= Marilyn Zschau =

American operatic soprano

Marilyn Zschau (born February. 9, 1944) is an American operatic soprano.

Born in Chicago, Zschau attended Juilliard School of Music in New York from 1961 to 1965. She first appeared in the role of Marietta in Die tote Stadt at the Vienna Volksoper in 1967. In 1971 she appeared in the role of the Composer in Ariadne auf Naxos at the Vienna State Opera. She debuted in the role of Minnie at the New York City Opera in La fanciulla del West in 1978. At the same venue she later appeared as Odabella in Verdi's Attila, and as Maddalena in Andrea Chénier.
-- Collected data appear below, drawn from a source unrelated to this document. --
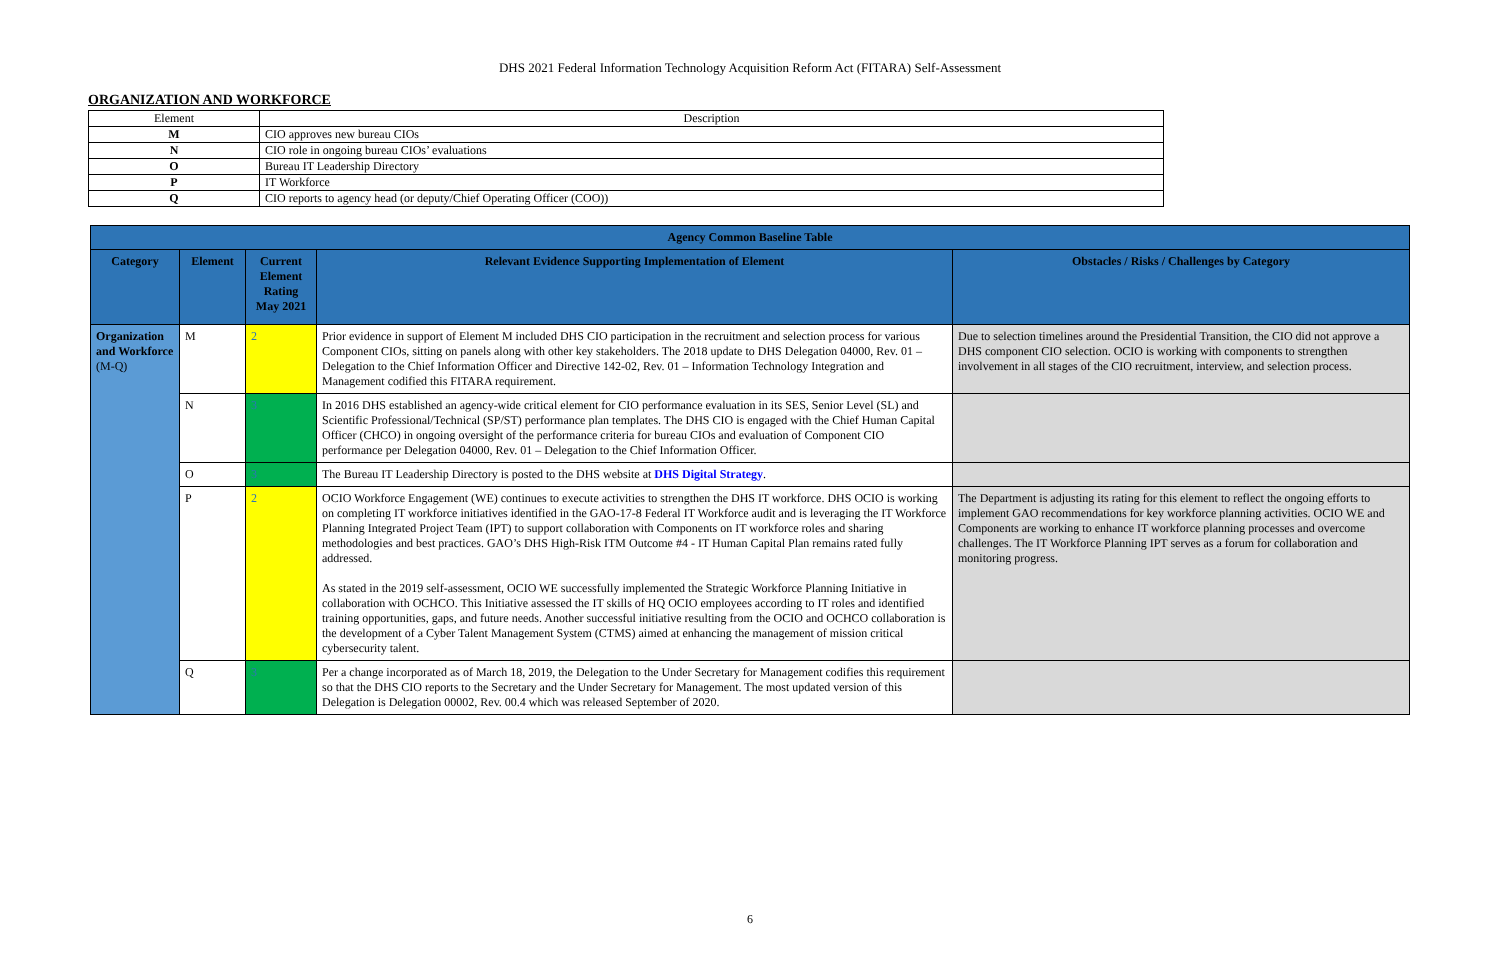DHS 2021 Federal Information Technology Acquisition Reform Act (FITARA) Self-Assessment
ORGANIZATION AND WORKFORCE
| Element | Description |
| M | CIO approves new bureau CIOs |
| N | CIO role in ongoing bureau CIOs’ evaluations |
| O | Bureau IT Leadership Directory |
| P | IT Workforce |
| Q | CIO reports to agency head (or deputy/Chief Operating Officer (COO)) |
| Agency Common Baseline Table | | | | |
| --- | --- | --- | --- | --- |
| Category | Element | Current Element Rating May 2021 | Relevant Evidence Supporting Implementation of Element | Obstacles / Risks / Challenges by Category |
| Organization and Workforce (M-Q) | M | 2 | Prior evidence in support of Element M included DHS CIO participation in the recruitment and selection process for various Component CIOs, sitting on panels along with other key stakeholders. The 2018 update to DHS Delegation 04000, Rev. 01 – Delegation to the Chief Information Officer and Directive 142-02, Rev. 01 – Information Technology Integration and Management codified this FITARA requirement. | Due to selection timelines around the Presidential Transition, the CIO did not approve a DHS component CIO selection. OCIO is working with components to strengthen involvement in all stages of the CIO recruitment, interview, and selection process. |
| | N | 3 | In 2016 DHS established an agency-wide critical element for CIO performance evaluation in its SES, Senior Level (SL) and Scientific Professional/Technical (SP/ST) performance plan templates. The DHS CIO is engaged with the Chief Human Capital Officer (CHCO) in ongoing oversight of the performance criteria for bureau CIOs and evaluation of Component CIO performance per Delegation 04000, Rev. 01 – Delegation to the Chief Information Officer. | |
| | O | 3 | The Bureau IT Leadership Directory is posted to the DHS website at DHS Digital Strategy . | |
| | P | 2 | OCIO Workforce Engagement (WE) continues to execute activities to strengthen the DHS IT workforce. DHS OCIO is working on completing IT workforce initiatives identified in the GAO-17-8 Federal IT Workforce audit and is leveraging the IT Workforce Planning Integrated Project Team (IPT) to support collaboration with Components on IT workforce roles and sharing methodologies and best practices. GAO’s DHS High-Risk ITM Outcome #4 - IT Human Capital Plan remains rated fully addressed. As stated in the 2019 self-assessment, OCIO WE successfully implemented the Strategic Workforce Planning Initiative in collaboration with OCHCO. This Initiative assessed the IT skills of HQ OCIO employees according to IT roles and identified training opportunities, gaps, and future needs. Another successful initiative resulting from the OCIO and OCHCO collaboration is the development of a Cyber Talent Management System (CTMS) aimed at enhancing the management of mission critical cybersecurity talent. | The Department is adjusting its rating for this element to reflect the ongoing efforts to implement GAO recommendations for key workforce planning activities. OCIO WE and Components are working to enhance IT workforce planning processes and overcome challenges. The IT Workforce Planning IPT serves as a forum for collaboration and monitoring progress. |
| | Q | 3 | Per a change incorporated as of March 18, 2019, the Delegation to the Under Secretary for Management codifies this requirement so that the DHS CIO reports to the Secretary and the Under Secretary for Management. The most updated version of this Delegation is Delegation 00002, Rev. 00.4 which was released September of 2020. | |
6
She made her Metropolitan Opera debut as Musetta in La bohème on February 4, 1985. At La Scala in Milan she appeared as the Dyer's Wife in Die Frau ohne Schatten in 1986. After that she appeared in many major opera houses worldwide.
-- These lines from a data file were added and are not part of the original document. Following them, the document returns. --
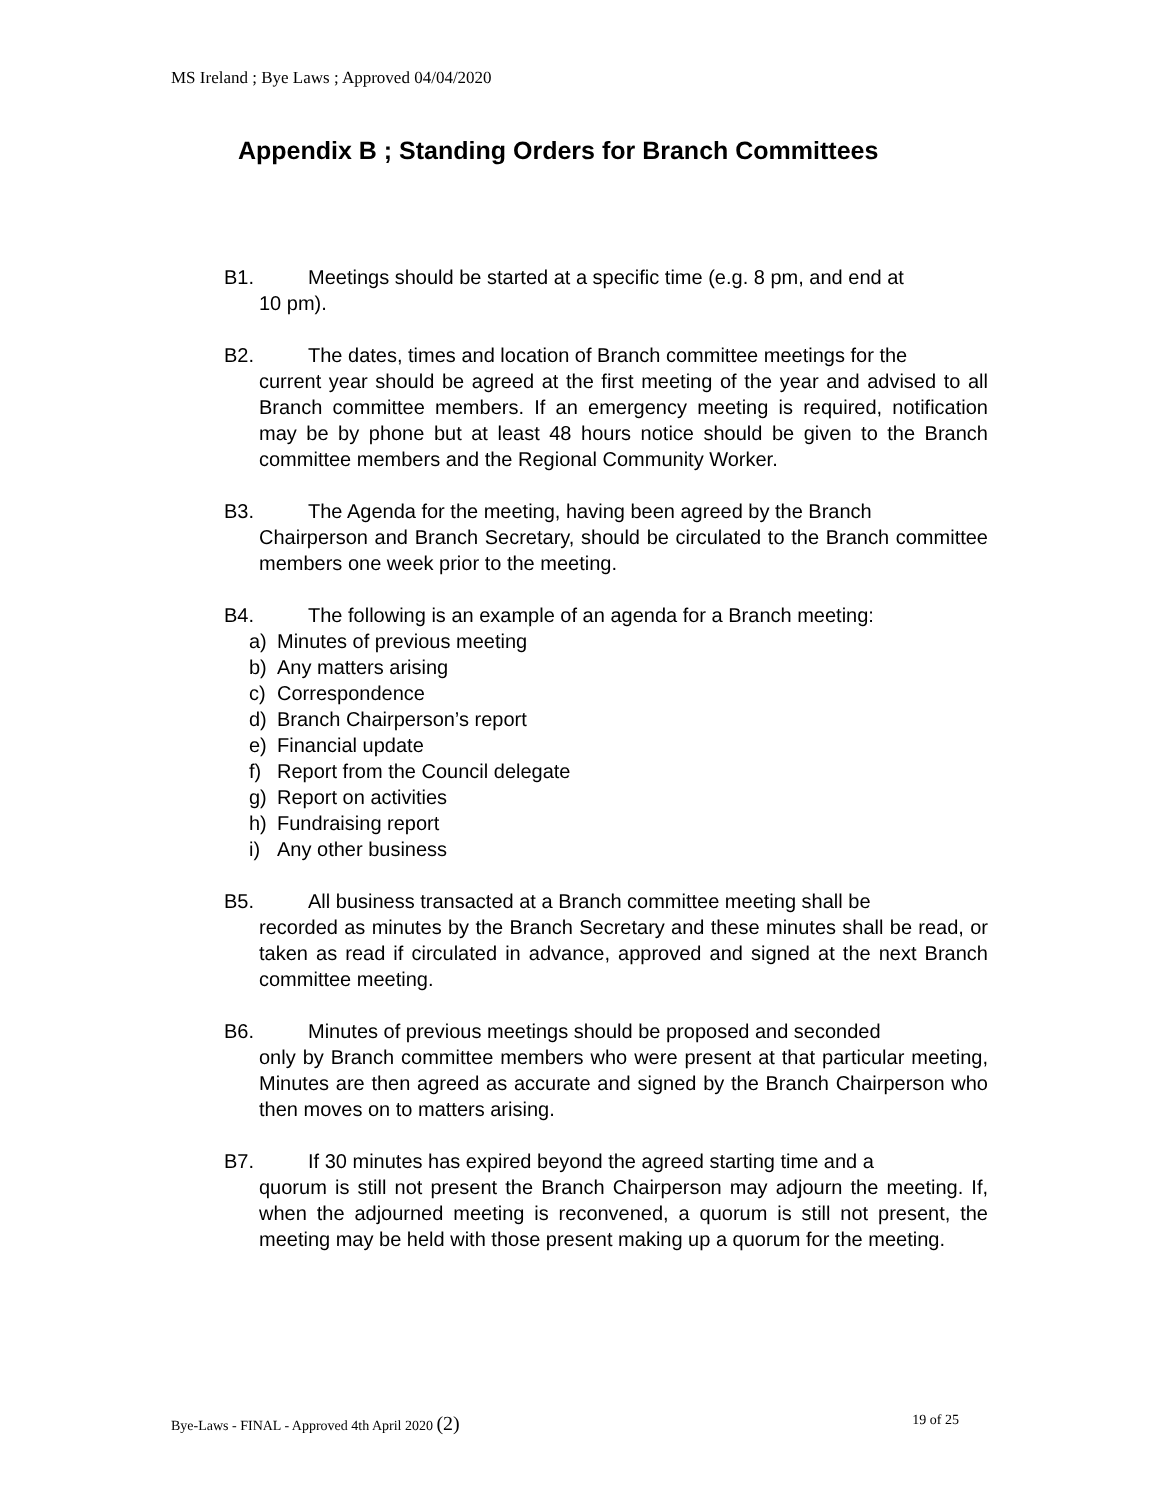MS Ireland ; Bye Laws ; Approved 04/04/2020
Appendix B ; Standing Orders for Branch Committees
B1. Meetings should be started at a specific time (e.g. 8 pm, and end at
10 pm).
B2. The dates, times and location of Branch committee meetings for the
current year should be agreed at the first meeting of the year and advised to all Branch committee members. If an emergency meeting is required, notification may be by phone but at least 48 hours notice should be given to the Branch committee members and the Regional Community Worker.
B3. The Agenda for the meeting, having been agreed by the Branch
Chairperson and Branch Secretary, should be circulated to the Branch committee members one week prior to the meeting.
B4. The following is an example of an agenda for a Branch meeting:
a) Minutes of previous meeting
b) Any matters arising
c) Correspondence
d) Branch Chairperson’s report
e) Financial update
f) Report from the Council delegate
g) Report on activities
h) Fundraising report
i) Any other business
B5. All business transacted at a Branch committee meeting shall be
recorded as minutes by the Branch Secretary and these minutes shall be read, or taken as read if circulated in advance, approved and signed at the next Branch committee meeting.
B6. Minutes of previous meetings should be proposed and seconded
only by Branch committee members who were present at that particular meeting, Minutes are then agreed as accurate and signed by the Branch Chairperson who then moves on to matters arising.
B7. If 30 minutes has expired beyond the agreed starting time and a
quorum is still not present the Branch Chairperson may adjourn the meeting. If, when the adjourned meeting is reconvened, a quorum is still not present, the meeting may be held with those present making up a quorum for the meeting.
Bye-Laws - FINAL - Approved 4th April 2020 (2) 19 of 25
In 1993 she performed Richard Strauss's Elektra at the BBC Proms with the BBC Symphony Orchestra conducted by Andrew Davis. In 1995 she appeared at the Seattle Opera as Brünnhilde in Richard Wagner's Ring cycle. In 1996 she again performed as Elektra in Buenos Aires. Throughout her career she performed many prominent roles such as Aida, Tosca, Desdemona, Salome, Marschallin.